More online local priors yield better results (1 source: +3.0 mAP; multiple sources: +5.2 mAP), demonstrating information accumulation benefits.
Minimal computational overhead: FPS decreases from 10.3 to 9.9 (−3.9%), parameters increase by only 3.1 MB, and UVE accounts for only 15.3% of runtime.
Effectiveness is maintained on a newly split dataset with no geographic overlap, demonstrating that the model genuinely learns to leverage prior information rather than memorizing maps.
Gains are more significant at larger perception ranges (60m×30m), confirming the advantage of prior maps in distant regions.
Validation on topological reasoning (OpenLane-V2 OLS +4.6) confirms cross-task generalization.

Highlights & Insights¶

Truly plug-and-play: compatible with HDMapNet, MapTR, MapTRv2, PivotNet, TopoLogic, and other mapping models.
First framework to unify encoding of three types of prior maps, maximizing complementary information utilization.
The analogy between vector data and NLP text (points ≈ words, elements ≈ sentences) is a novel and effective modeling perspective.
The vector pre-training paradigm (segment-level + point-level noise/masking → coordinate reconstruction) fills a gap in the field.
Positive feedback loop design: current predictions are uploaded to the cloud, become priors for other vehicles, and continuously improve overall accuracy.

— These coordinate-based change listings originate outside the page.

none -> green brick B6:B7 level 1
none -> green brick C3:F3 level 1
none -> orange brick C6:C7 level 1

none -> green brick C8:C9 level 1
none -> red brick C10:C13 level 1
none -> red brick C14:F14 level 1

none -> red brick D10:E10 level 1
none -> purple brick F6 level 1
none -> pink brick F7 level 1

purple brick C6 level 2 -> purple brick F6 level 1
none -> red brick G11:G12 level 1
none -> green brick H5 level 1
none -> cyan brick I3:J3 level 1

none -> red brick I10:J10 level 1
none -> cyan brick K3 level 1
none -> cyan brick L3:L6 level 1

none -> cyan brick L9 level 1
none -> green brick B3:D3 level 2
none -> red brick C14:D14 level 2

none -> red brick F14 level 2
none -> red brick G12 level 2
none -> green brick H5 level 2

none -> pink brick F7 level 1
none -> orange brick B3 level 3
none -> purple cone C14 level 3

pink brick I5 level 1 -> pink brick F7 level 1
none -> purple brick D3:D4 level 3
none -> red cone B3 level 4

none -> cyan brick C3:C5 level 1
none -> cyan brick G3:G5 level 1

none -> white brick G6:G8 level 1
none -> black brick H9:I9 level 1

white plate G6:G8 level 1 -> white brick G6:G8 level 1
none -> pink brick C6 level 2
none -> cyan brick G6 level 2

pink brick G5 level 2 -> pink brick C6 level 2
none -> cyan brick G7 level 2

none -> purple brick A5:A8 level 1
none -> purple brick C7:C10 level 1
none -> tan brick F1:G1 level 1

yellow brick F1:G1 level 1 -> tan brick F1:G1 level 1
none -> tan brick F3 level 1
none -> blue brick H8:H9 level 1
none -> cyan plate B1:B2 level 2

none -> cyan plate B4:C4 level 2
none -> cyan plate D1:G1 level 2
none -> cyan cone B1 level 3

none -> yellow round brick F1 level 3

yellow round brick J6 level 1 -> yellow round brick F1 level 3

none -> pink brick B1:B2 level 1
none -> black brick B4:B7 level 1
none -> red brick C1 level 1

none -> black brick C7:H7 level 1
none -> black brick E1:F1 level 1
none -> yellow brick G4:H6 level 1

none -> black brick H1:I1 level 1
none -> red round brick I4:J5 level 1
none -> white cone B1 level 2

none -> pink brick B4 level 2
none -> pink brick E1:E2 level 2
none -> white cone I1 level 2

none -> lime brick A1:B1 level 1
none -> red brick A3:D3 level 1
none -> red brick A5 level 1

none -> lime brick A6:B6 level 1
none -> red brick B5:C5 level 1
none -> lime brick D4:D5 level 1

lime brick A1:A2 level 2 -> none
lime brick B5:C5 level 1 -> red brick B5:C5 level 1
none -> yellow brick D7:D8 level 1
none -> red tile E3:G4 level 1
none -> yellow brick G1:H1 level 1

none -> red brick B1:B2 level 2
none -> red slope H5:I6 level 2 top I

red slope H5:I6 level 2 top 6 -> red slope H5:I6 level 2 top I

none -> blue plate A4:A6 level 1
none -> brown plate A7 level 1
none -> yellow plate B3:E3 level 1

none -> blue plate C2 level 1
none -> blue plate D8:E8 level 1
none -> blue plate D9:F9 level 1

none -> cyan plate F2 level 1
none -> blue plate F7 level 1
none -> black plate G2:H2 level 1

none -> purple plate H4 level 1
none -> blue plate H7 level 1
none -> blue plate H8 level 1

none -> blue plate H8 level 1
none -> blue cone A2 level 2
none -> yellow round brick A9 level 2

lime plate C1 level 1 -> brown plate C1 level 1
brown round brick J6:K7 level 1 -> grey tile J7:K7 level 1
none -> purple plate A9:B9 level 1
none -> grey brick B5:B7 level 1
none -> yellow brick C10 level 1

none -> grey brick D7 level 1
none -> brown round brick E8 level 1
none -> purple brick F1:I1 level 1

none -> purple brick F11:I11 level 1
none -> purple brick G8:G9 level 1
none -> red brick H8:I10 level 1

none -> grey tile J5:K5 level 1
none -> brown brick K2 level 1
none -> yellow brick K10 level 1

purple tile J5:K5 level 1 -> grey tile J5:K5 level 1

Limitations & Future Work¶

Prior maps must be obtained from external sources (SD maps, historical data), making cold-start deployment in new regions challenging.
Pre-training depends on the vector map distribution within the training dataset; cross-domain transfer requires retraining.
Alignment and consistency across different priors are partially mitigated by the attention mechanism but not fully resolved.
FPS drops from 10.3 to 9.9; while marginal, further optimization may be needed for scenarios with strict real-time requirements.

vs. P-MapNet/NMP: Vector-based vs. rasterized encoding, avoiding resolution limitations and information loss.
vs. MapEX: Supports multiple prior types vs. only outdated HD maps, with finer-grained encoding.
vs. HRMapNet: Surpasses its SOTA at 110ep (80.5 vs. 73.6); the technical approach is more general.
The unified vector encoder design is transferable to other heterogeneous vector data fusion scenarios (e.g., joint encoding of point clouds, trajectories, and maps).

Rating¶

⭐⭐⭐⭐⭐ (5/5) The problem is precisely formulated, the methodology is comprehensive (encoder + pre-training + integration), and experiments across 3 datasets × multiple baselines × detailed ablations are highly thorough. The work has direct engineering value for HD map construction in autonomous driving.